La Chine de Deng Xiaoping a embrassé la modernisation et le rattrapage économique en s’insérant dans le modèle de développement dit «en vol d’oies sauvages», théorisé par l’économiste japonais Akamatsu. En pratique, cela a consisté à miser sur l’industrie lourde, l’organisation centralisée des allocations des ressources, le développement des infrastructures et la montée en gamme progressive des productions. Ce mode de développement a pour contrepartie une forte dépendance aux exportations – alors que la part de la consommation domestique reste en retrait et l’épargne abondante – une grande mainmise de l’Etat, une forte pollution, un modèle de concentration verticale des productions, tandis que les échanges interindustriels restent médiocres et les pratiques concurrentielles contestées. Comme le montre une étude récente du Mckinsey Global Insitute1, le monde est devenu plus dépendant de la Chine, que celle-ci ne l’est du reste du monde.

La Chine, comme avant elle le Japon,
subit l’appréciation de sa devise.

Le Japon et la Chine n’en affichent pas moins des différences criantes. Le premier connait la liberté d’opinion, un état de droit, et vit sous le parapluie nucléaire américain, ayant poursuivi une stratégie de «soft power». La  Chine de son côté, puissance nucléaire autonome, membre permanent du Conseil de Sécurité de l’ONU, continue de progresser dans un système dominé par l’Etat (entreprises publiques, collectivisation des terres), ayant une ambition géostratégique globale.

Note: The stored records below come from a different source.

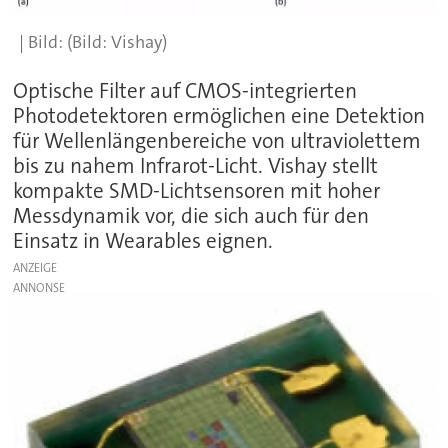
(Bild: Vishay)
Optische Filter auf CMOS-integrierten
Photodetektoren ermöglichen eine Detektion
für Wellenlängenbereiche von ultraviolettem
bis zu nahem Infrarot-Licht. Vishay stellt
kompakte SMD-Lichtsensoren mit hoher
Messdynamik vor, die sich auch für den
Einsatz in Wearables eignen.
ANZEIGE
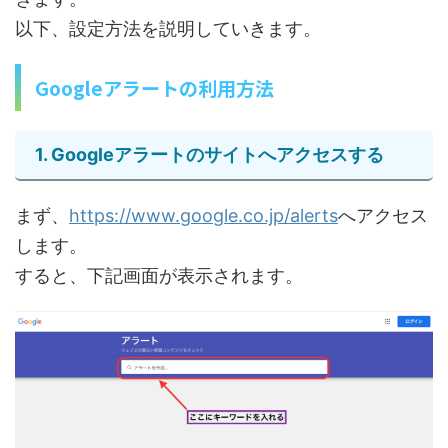
以下、設定方法を説明していきます。
Googleアラートの利用方法
1. Googleアラートのサイトへアクセスする
まず、
https://www.google.co.jp/alerts
へアクセス
します。
すると、下記画面が表示されます。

Sur le plan économique et financier, à trente ans de distance, les similitudes entre les deux pays méritent d’être relevées. Sur le plan conjoncturel, la Chine, comme avant elle le Japon, subit l’appréciation de sa devise, une crise de crédit après les excès de la période 2008-2010, une récession immobilière, des problèmes de corruption et de malversations, un système financier très affaibli et criblé de créances non recouvrables. Sur le plan structurel, les efforts de dépollution de l’industrie, la montée en gamme vers des productions plus avancées et à plus forte valeur ajoutée, le poids croissant de la consommation des ménages et une société de service, induisent des transformations souvent douloureuses. Nous avons déjà montré ces derniers mois combien l’économie chinoise se trouve affaiblie, sa production ralentie – ce qui se traduit pas un net repli des importations du pays – et la consommation des ménages en décélération.

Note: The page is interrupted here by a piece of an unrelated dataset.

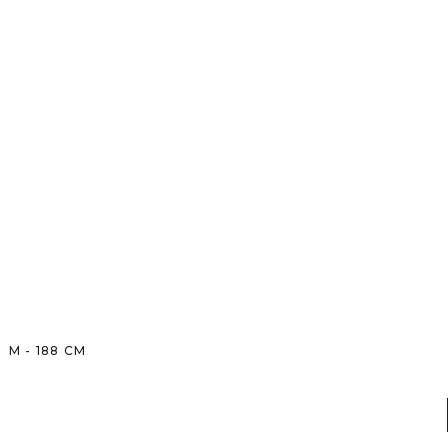
M
-
188
CM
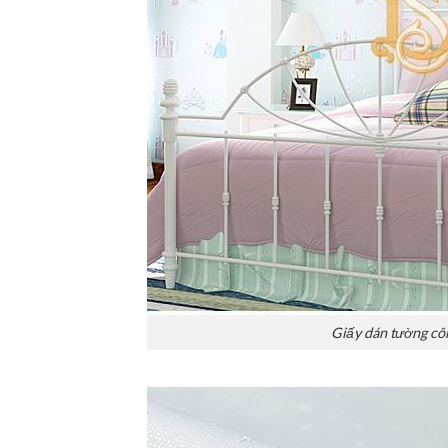
Giấy dán tường cô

Comme son voisin, la croissance de la population
active fléchit à un rythme très rapide.

La Chine, encore plus que la Japon avant elle, a pu compter sur l’abondance d’une main d’œuvre disciplinée et peu chère, et un marché intérieur particulièrement large. Comme son voisin, la croissance de la population active fléchit à un rythme très rapide. Sans toutefois en être au point de perdre des habitants (-1,2% au Japon depuis 2008), la Chine a connu un net ralentissement de la croissance de sa population (+5,3% ces 10 dernières années, contre +70% entre 1960 et 1990 et encore +16% entre 1990 et 2008). L’allongement de l’espérance de vie, le recul de la mortalité, induisent un vieillissement accéléré de la population, qui, pour les générations qui arrivent à la retraite, n’a pas connu de couverture sociale ou vieillesse bien organisée.

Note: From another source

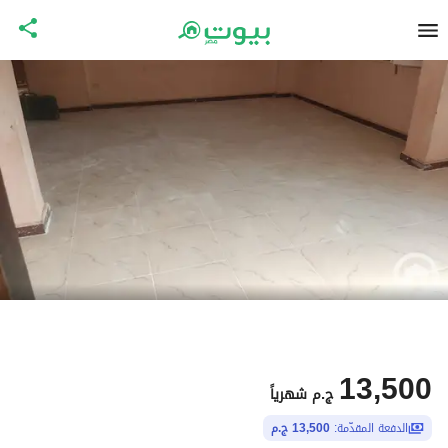
13,500
ج.م
شهرياً
الدفعة المقدّمة:
13,500 ج.م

De plus, et contrairement au Japon, la croissance du PIB par habitant s’est accompagnée d’un fort creusement des inégalités, et n’a pas permis à ce jour de rejoindre le club des pays à revenu élevé. Le pays traverse désormais une crise de confiance. A la récession manufacturière en partie provoquée par la réorientation et la dépollution forcée de l’économie, s’ajoutent les déboires d’une guerre commerciale mal engagée et d’une pandémie de grippe porcine qui pèse sur le pouvoir d’achat des ménages, tandis que la Banque Centrale manque de marges de manœuvre monétaires face aux défaillances du crédit. La crise de Hong Kong ravive la méfiance de ses voisins, à commencer par Taïwan. La mainmise croissante de l’Etat et le contrôle de la population masquent mal les failles de la contestation sur ses marches. Le Parti craindrait-il désormais de perdre la confiance du peuple dans sa capacité à le conduire vers la prospérité générale?

En 2020, le gouvernement chinois annoncera fièrement et sans surprise que le PIB du pays a été doublé ces dix dernières années. Mais qu’en est-il du bien-être de ses habitants, à commencer par ses séniors?